Simsek outlined several key priorities, including efforts to curb inflation, rebuild depleted foreign exchange reserves, and reduce the growing current account deficit. He emphasized the pivotal role of higher exports and investments in sustaining economic growth and underscored the need for Turkey to reduce its dependency on consumer spending, which has been driving inflation.

Furthermore, Simsek revealed plans to gradually ease the currency protection measures (known as KKM) to foster a more flexible exchange rate system.

In terms of inflation control, Simsek highlighted the crucial role of trust, stating that it is paramount to manage inflation expectations effectively.

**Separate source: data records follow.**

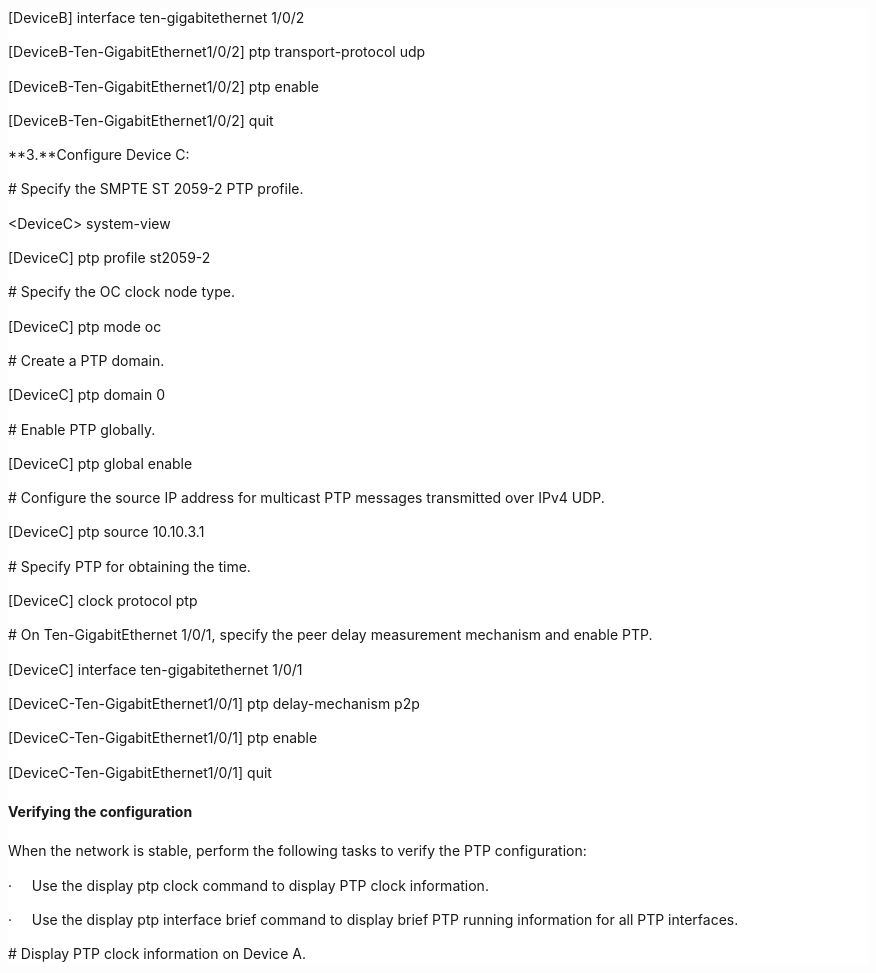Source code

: \[DeviceB] interface ten-gigabitethernet 1/0/2

\[DeviceB-Ten-GigabitEthernet1/0/2] ptp
transport-protocol udp

\[DeviceB-Ten-GigabitEthernet1/0/2] ptp enable

\[DeviceB-Ten-GigabitEthernet1/0/2] quit

**3\.**Configure Device C:

\# Specify the SMPTE ST 2059-2 PTP profile.

\<DeviceC\> system-view

\[DeviceC] ptp profile st2059-2

\# Specify the OC clock node type.

\[DeviceC] ptp mode oc

\# Create a PTP domain.

\[DeviceC] ptp domain 0

\# Enable PTP globally.

\[DeviceC] ptp global enable

\# Configure the source IP address for multicast
PTP messages transmitted over IPv4 UDP.

\[DeviceC] ptp source 10.10.3.1

\# Specify PTP for obtaining the time.

\[DeviceC] clock protocol ptp

\# On Ten-GigabitEthernet 1/0/1, specify the peer delay
measurement mechanism and enable PTP.

\[DeviceC] interface ten-gigabitethernet 1/0/1

\[DeviceC-Ten-GigabitEthernet1/0/1] ptp delay-mechanism
p2p

\[DeviceC-Ten-GigabitEthernet1/0/1] ptp enable

\[DeviceC-Ten-GigabitEthernet1/0/1] quit

#### Verifying the configuration

When the network is stable, perform the
following tasks to verify the PTP configuration:

·     Use the display ptp clock command to display PTP clock information.

·     Use the display ptp interface brief command to display brief PTP running information for all PTP
interfaces.

\# Display PTP clock information on Device
A.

Discussing international relations, Simsek suggested that establishing more constructive ties with Western countries and Gulf nations could contribute to Turkey’s economic revival. He remarked, “Turkey is in the process of emerging from a geopolitical stagnation.”

The Financial Times’ report also touched upon the views of analysts who believe that Turkey’s new Central Bank Governor, Hafize Gaye Erkan, may need to raise interest rates significantly to rein in price pressures, a move that could potentially lead to conflicts with the president and increase the likelihood of her removal as a policy maker.

As Turkey grapples with economic challenges, Mehmet Simsek’s call for patience underscores the nation’s commitment to implementing necessary reforms to revitalize its economy, with a focus on sustainable growth and stability.